▶ [Instructions for the task] Your job is to copy every record exactly.

Stored items from a collection
>>

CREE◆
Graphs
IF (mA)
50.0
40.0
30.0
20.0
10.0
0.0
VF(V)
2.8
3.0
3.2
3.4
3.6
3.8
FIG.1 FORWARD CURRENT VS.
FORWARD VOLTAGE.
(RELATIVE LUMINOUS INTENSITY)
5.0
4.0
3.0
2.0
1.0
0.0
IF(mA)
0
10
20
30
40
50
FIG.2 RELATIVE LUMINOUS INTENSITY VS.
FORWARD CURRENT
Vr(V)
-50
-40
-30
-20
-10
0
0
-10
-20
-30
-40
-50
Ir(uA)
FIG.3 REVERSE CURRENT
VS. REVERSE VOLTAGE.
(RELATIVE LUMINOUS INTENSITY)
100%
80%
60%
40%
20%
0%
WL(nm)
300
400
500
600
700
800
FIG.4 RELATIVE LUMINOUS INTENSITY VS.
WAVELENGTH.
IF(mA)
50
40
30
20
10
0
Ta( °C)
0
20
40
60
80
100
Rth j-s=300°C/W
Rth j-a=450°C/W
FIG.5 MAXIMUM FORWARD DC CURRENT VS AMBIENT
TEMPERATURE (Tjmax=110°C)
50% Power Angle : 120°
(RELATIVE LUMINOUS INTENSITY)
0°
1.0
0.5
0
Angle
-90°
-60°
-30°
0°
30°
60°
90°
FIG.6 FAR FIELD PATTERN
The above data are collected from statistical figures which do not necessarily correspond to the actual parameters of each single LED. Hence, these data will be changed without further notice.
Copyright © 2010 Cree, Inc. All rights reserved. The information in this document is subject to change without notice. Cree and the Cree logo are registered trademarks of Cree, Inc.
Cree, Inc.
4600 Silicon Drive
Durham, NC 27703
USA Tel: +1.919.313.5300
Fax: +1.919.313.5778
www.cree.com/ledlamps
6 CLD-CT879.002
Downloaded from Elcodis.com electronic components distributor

<<

▶ [Response for this exercise]
CREE◆
Graphs
IF (mA)
50.0
40.0
30.0
20.0
10.0
0.0
VF(V)
2.8
3.0
3.2
3.4
3.6
3.8
FIG.1 FORWARD CURRENT VS.
FORWARD VOLTAGE.
(RELATIVE LUMINOUS INTENSITY)
5.0
4.0
3.0
2.0
1.0
0.0
IF(mA)
0
10
20
30
40
50
FIG.2 RELATIVE LUMINOUS INTENSITY VS.
FORWARD CURRENT
Vr(V)
-50
-40
-30
-20
-10
0
0
-10
-20
-30
-40
-50
Ir(uA)
FIG.3 REVERSE CURRENT
VS. REVERSE VOLTAGE.
(RELATIVE LUMINOUS INTENSITY)
100%
80%
60%
40%
20%
0%
WL(nm)
300
400
500
600
700
800
FIG.4 RELATIVE LUMINOUS INTENSITY VS.
WAVELENGTH.
IF(mA)
50
40
30
20
10
0
Ta( °C)
0
20
40
60
80
100
Rth j-s=300°C/W
Rth j-a=450°C/W
FIG.5 MAXIMUM FORWARD DC CURRENT VS AMBIENT
TEMPERATURE (Tjmax=110°C)
50% Power Angle : 120°
(RELATIVE LUMINOUS INTENSITY)
0°
1.0
0.5
0
Angle
-90°
-60°
-30°
0°
30°
60°
90°
FIG.6 FAR FIELD PATTERN
The above data are collected from statistical figures which do not necessarily correspond to the actual parameters of each single LED. Hence, these data will be changed without further notice.
Copyright © 2010 Cree, Inc. All rights reserved. The information in this document is subject to change without notice. Cree and the Cree logo are registered trademarks of Cree, Inc.
Cree, Inc.
4600 Silicon Drive
Durham, NC 27703
USA Tel: +1.919.313.5300
Fax: +1.919.313.5778
www.cree.com/ledlamps
6 CLD-CT879.002
Downloaded from Elcodis.com electronic components distributor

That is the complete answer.